The Mental Load: What is It and Is It Affecting Your Family?

This scene may sound familiar to you. You just received an email from your child’s best friend’s mother, letting you know that his birthday party is next Saturday. That means you’ll need to plan on leaving swim lessons early, so you’d better plan to leave your younger child with your spouse that morning so that you have less to juggle. But before you can even write down the birthday party date, your son spills milk on the sneakers he was planning on wearing tomorrow, so those need to go into the washer. And of course, you need to make sure that they make it into the dryer before you go to bed so that they’ll be dry by tomorrow. Your partner announces that you’re almost out of kitty litter, and the next thing you know, you are struggling to remember every detail you need to jot down.

This juggling of details, reminders, schedules, and to-do’s is something that psychologists and journalists have been recently calling the “mental load”. At first look, it may not seem like such a big deal. Throwing shoes into the laundry only takes a minute, and picking up kitty litter the next time you’re at Target is simple, right? But it’s not the tasks themselves that are so cumbersome for parents. It’s the fact that one must remember to do each task, coordinate them around other tasks on the schedule, and then keep track of each associated task, such as buying a present for the child’s birthday party. This constant bombardment of reminders and schedules and small details is incredibly stressful, especially when you consider that it is usually one parent who bears the weight of the mental load.

If you are the parent who carries the weight of this load, what can you do to minimize your stress? First, identify the imbalance and talk about it with your partner. Maybe ask your partner to read this blog post, and Google a few other articles on the topic for them to read as well, so that they understand that this phenomenon is real. Once you’ve done that, talk about how the load can be shared. You may think that simply delegating tasks is a great way to share in the load.

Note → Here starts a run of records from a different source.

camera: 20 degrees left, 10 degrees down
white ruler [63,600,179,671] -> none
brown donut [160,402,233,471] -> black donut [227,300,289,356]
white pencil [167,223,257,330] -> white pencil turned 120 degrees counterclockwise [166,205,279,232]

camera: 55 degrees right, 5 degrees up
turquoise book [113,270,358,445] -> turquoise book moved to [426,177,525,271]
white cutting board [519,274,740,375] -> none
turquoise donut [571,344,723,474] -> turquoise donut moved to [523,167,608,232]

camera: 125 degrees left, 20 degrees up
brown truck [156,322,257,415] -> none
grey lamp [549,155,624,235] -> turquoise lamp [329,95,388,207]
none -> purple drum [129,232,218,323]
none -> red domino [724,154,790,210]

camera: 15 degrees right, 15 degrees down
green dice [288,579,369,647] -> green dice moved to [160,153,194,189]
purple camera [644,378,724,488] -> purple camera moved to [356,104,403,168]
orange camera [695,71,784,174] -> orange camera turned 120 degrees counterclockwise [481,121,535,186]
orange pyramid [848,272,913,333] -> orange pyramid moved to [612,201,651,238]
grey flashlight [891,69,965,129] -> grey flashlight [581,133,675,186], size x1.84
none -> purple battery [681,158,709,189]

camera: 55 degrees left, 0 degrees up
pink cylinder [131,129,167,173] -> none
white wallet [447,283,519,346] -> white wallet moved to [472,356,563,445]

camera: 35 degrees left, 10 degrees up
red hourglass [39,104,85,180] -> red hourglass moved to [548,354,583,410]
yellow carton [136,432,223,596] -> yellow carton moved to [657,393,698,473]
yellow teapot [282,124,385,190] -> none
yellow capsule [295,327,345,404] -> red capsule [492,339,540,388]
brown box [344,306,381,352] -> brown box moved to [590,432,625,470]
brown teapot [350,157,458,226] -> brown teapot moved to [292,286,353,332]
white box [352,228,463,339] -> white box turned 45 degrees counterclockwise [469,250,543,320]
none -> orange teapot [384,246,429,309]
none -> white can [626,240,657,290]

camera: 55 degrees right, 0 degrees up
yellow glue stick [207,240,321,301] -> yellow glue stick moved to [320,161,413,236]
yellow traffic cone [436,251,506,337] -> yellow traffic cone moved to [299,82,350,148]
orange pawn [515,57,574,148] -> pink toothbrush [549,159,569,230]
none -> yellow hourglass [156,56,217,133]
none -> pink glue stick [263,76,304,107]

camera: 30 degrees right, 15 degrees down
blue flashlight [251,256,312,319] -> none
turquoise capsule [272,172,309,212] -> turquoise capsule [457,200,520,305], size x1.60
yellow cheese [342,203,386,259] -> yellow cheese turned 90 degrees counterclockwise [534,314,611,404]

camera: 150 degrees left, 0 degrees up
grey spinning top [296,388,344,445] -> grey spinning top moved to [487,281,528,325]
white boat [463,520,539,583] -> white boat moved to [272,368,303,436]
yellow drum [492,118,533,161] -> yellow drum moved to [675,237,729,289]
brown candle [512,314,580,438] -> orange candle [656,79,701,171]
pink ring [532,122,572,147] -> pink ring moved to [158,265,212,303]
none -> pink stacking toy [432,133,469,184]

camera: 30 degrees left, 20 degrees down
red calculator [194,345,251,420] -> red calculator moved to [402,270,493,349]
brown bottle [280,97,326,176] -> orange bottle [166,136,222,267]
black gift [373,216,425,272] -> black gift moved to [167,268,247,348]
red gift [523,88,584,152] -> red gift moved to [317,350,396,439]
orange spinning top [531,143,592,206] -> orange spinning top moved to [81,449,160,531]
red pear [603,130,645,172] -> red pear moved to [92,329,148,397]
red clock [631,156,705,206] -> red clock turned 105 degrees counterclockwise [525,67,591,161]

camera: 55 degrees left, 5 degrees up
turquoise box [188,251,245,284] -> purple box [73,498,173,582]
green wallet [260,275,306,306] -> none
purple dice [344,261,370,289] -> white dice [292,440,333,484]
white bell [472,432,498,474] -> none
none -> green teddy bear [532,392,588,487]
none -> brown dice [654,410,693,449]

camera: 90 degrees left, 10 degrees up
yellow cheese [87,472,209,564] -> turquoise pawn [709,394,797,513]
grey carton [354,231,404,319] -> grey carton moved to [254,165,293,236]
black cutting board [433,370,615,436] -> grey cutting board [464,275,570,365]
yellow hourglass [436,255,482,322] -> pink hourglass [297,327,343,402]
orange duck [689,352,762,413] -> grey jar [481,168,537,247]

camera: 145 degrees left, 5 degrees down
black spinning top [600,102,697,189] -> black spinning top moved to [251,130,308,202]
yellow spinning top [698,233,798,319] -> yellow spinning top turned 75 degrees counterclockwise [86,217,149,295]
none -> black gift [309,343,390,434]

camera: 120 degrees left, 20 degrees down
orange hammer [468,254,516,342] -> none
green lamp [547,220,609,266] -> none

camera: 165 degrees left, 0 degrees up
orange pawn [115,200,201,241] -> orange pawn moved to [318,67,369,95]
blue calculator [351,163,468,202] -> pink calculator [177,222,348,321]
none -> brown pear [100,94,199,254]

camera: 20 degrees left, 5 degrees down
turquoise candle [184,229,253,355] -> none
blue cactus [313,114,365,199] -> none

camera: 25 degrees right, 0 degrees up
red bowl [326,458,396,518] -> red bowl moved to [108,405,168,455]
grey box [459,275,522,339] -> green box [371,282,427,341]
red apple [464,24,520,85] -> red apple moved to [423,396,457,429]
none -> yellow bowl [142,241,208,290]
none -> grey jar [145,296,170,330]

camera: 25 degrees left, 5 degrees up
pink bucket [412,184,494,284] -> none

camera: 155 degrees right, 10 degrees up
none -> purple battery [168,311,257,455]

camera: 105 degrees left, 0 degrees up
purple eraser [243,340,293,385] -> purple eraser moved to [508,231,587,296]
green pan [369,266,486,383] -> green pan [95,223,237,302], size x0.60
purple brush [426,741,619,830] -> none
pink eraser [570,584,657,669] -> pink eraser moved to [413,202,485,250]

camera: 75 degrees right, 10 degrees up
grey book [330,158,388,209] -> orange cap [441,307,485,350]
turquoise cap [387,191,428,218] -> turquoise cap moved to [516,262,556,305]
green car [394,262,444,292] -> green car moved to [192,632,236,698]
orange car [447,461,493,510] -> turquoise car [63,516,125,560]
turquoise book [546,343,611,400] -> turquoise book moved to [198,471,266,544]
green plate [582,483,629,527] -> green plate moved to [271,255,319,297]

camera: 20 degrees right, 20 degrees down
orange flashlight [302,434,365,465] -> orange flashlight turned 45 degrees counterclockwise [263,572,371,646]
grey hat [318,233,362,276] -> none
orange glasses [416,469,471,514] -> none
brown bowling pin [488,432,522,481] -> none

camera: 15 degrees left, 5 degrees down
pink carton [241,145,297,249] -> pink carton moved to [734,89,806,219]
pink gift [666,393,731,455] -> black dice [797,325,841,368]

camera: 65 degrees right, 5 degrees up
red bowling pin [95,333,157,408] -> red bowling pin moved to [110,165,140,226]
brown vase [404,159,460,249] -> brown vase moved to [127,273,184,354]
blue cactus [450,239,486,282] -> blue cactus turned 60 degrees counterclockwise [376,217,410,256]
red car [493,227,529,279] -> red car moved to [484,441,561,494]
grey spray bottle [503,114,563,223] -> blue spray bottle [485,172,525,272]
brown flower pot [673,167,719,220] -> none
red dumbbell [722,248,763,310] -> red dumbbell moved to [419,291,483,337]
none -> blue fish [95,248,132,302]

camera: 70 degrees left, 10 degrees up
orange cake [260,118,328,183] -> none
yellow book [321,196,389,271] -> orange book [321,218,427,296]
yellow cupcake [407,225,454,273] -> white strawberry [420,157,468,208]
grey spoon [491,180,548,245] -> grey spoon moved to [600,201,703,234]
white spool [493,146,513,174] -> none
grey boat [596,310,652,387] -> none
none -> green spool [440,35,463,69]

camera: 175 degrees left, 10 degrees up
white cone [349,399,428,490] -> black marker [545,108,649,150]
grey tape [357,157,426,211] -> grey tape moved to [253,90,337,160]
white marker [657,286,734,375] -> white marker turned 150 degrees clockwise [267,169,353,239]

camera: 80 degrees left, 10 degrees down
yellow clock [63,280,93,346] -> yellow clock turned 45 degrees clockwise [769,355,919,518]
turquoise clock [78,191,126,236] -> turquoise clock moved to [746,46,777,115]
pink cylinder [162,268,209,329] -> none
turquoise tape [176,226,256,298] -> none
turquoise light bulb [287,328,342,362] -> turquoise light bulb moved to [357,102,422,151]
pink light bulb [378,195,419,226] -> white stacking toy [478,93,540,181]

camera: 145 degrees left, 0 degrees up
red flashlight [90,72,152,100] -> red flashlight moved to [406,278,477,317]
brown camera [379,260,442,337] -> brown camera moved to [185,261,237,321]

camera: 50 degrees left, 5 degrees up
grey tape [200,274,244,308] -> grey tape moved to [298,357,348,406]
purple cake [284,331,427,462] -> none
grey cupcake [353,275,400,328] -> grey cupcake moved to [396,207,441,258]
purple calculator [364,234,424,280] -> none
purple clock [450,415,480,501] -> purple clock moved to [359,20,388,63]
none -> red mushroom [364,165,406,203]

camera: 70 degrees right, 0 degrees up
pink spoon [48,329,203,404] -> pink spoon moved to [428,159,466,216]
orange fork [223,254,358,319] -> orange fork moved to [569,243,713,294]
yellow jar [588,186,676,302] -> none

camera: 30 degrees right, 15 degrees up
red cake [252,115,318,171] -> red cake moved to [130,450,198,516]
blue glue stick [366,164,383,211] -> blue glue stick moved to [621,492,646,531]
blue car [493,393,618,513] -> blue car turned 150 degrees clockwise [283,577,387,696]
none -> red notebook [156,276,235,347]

But when you ask your partner to cook dinner, you’re only offloading the physical task of preparing dinner. You’re still in charge of grocery shopping, meal planning, and then noticing which ingredients have been used and therefore need to be repurchased. The majority of the work is still in your hands. Delegate entire segments of your family’s daily life, whether it is household purchases, social dates and extracurricular activities, or holiday planning and shopping.

Once you outsource just one or two areas of your family’s routine to your partner, you may feel the weight of the mental load lessen a bit. Plus, when your partner shares the load, you’ll each be better able to acknowledge the work each partner does to keep the family afloat, and that recognition and respect goes a long way in reducing stress and making you each feel more fulfilled in your roles.